--- begin SELECTED TEXT ---

View from Palisade.JPGThe restaurant occupies a lodge-like building on a low bluff at the southern tip of Magnolia, overlooking the Elliott Bay Marina and Smith Cove. The twinkling lights of downtown Seattle--sometimes blocked by cruise ships--are three miles to the southwest. Palisade is part of a group called Restaurants Unlimited (it's the parent of Palomino and Cutters, among many others), which has nurtured a goodly share of local talent (John Howie, for example).

Parent company RUI owns 26 restaurant brands (for a total of 46 stores) in 11 states. This sounds like a broad platform, a diversity that has its dangers: someone will want to tinker. For example, in 2007, Seattle-based RUI paid $44 million for Pacific Coast Restaurants, a group of 27 spots in the three coastal states, among them Portland City Grill, Henry's 12th Street Tavern, and the Newport Bay Restaurant chain. By last year, the Bellevue outpost of the Newport chain had been re-branded as Portland Seafood Company.

(Restaurants Unlimited is owned by a private equity firm based in Florida, Sun Capital Partners, known because it was at a fund-raiser in the home of its co-ceo, Mark J. Leder, that Mitt Romney made his infamous "47 percent" remarks.)

Generalizing (always dangerous), but the guest at Palisade isn't the same guest who sits down at Mistral Kitchen, Barolo. Terra Plata or The Coterie Room. Expectations are different, for starters. Younger local diners go out for different reasons.

Parties looking for a "celebration" restaurant are Palisade's target customers. As the sun sets, Mount Rainier comes into greater relief. As Palisade celebrates its 20th birthday, there are a few new menu items and what GM Doug Zellers (brought in from the Washington Athletic Club a couple of years ago) describes as cleaner, fresher tastes. Ryan O'Brien, a star at Portland City Grill, was tapped to run the revitalized kitchen on the Magnolia waterfront and given the mandate: "elegance on every plate." Says Zellers, "People had kind of forgotten about Palisade." At one point, the vaunted Sunday brunch even lost its signature seafood buffet. (It was quickly reinstated.) "Give us another 20 years," says Zellers.

--- end SELECTED TEXT ---

**WORK TO COMPLETE:**
[A] In the entries, rename "common name" to "vernacular name" in the lines starting with the line with "genus: Melanitta" and going on through the line with "scientific name: Sedum album". Give only those lines, with nothing else changed.
[B] Carry the piece about the Palisade restaurant further, picking up after its last sentence.
The text and the entries have nothing to do with each other.

--- begin DATASET RECORDS ---

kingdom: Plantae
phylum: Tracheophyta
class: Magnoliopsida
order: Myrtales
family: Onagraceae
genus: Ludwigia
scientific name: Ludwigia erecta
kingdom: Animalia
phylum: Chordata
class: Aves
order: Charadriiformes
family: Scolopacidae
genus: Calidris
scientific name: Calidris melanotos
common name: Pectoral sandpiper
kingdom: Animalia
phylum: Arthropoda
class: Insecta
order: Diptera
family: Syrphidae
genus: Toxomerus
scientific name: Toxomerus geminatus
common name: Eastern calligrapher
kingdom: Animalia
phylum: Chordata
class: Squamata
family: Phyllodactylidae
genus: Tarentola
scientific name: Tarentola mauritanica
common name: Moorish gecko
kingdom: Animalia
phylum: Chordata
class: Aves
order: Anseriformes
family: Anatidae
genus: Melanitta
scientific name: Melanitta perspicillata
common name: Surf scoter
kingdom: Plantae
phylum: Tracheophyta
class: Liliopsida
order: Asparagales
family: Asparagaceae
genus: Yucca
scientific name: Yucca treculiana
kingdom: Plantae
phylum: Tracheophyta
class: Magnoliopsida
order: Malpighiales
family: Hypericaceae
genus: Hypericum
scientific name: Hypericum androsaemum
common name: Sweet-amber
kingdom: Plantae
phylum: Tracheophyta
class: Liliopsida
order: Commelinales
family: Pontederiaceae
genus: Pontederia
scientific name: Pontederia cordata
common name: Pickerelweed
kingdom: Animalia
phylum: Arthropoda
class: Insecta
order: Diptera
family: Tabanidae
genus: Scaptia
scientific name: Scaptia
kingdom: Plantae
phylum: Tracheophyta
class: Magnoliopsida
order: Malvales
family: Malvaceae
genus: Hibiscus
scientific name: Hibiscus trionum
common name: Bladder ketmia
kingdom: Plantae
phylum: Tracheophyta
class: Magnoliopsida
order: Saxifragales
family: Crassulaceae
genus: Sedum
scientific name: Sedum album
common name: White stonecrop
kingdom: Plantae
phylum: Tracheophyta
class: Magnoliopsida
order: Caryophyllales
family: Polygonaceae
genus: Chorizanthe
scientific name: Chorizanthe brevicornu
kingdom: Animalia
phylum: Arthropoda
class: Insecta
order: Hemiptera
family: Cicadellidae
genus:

--- end DATASET RECORDS ---

**RESPONSES TO THE EXERCISE:**
[A]
genus: Melanitta
scientific name: Melanitta perspicillata
vernacular name: Surf scoter
kingdom: Plantae
phylum: Tracheophyta
class: Liliopsida
order: Asparagales
family: Asparagaceae
genus: Yucca
scientific name: Yucca treculiana
kingdom: Plantae
phylum: Tracheophyta
class: Magnoliopsida
order: Malpighiales
family: Hypericaceae
genus: Hypericum
scientific name: Hypericum androsaemum
vernacular name: Sweet-amber
kingdom: Plantae
phylum: Tracheophyta
class: Liliopsida
order: Commelinales
family: Pontederiaceae
genus: Pontederia
scientific name: Pontederia cordata
vernacular name: Pickerelweed
kingdom: Animalia
phylum: Arthropoda
class: Insecta
order: Diptera
family: Tabanidae
genus: Scaptia
scientific name: Scaptia
kingdom: Plantae
phylum: Tracheophyta
class: Magnoliopsida
order: Malvales
family: Malvaceae
genus: Hibiscus
scientific name: Hibiscus trionum
vernacular name: Bladder ketmia
kingdom: Plantae
phylum: Tracheophyta
class: Magnoliopsida
order: Saxifragales
family: Crassulaceae
genus: Sedum
scientific name: Sedum album

[B]
But Palisade, for all of its uniqueness and prestige, is not a stand-alone store. If it were part of a chain, it would be the flagship restaurant, but it's become sort of a flagship nonetheless for the entire, $150 million company. Which is why it's with some reluctance that one must call attention to the flaws.

There may have been a refreshing coat of paint and a new layer of upholstery; the signature Ocean Tower (oysters, lobster, crab legs, prawns, etc.) now arrives tableside on a customized metallic stand shrouded in a cloud of dry ice, as dramatic an entrance as one can imagine. But the before and after seem half-hearted. The "signature cocktail" is an anemic concoction named Guava-Rita, underpowered where the vodka is concerned and overwhelmed by its rim of black lava salt. On the meat side of the menu, the filet mignon Oscar includes a surprise: a mushroom cap that adds nothing to the plate. Comes time for the dessert, it's a chocolate soufflé that misfired somewhere between concept and execution. Served in a ramekin too small for its ambitions, it resembles something a four-year-old might extract from her Easy-Bake Oven.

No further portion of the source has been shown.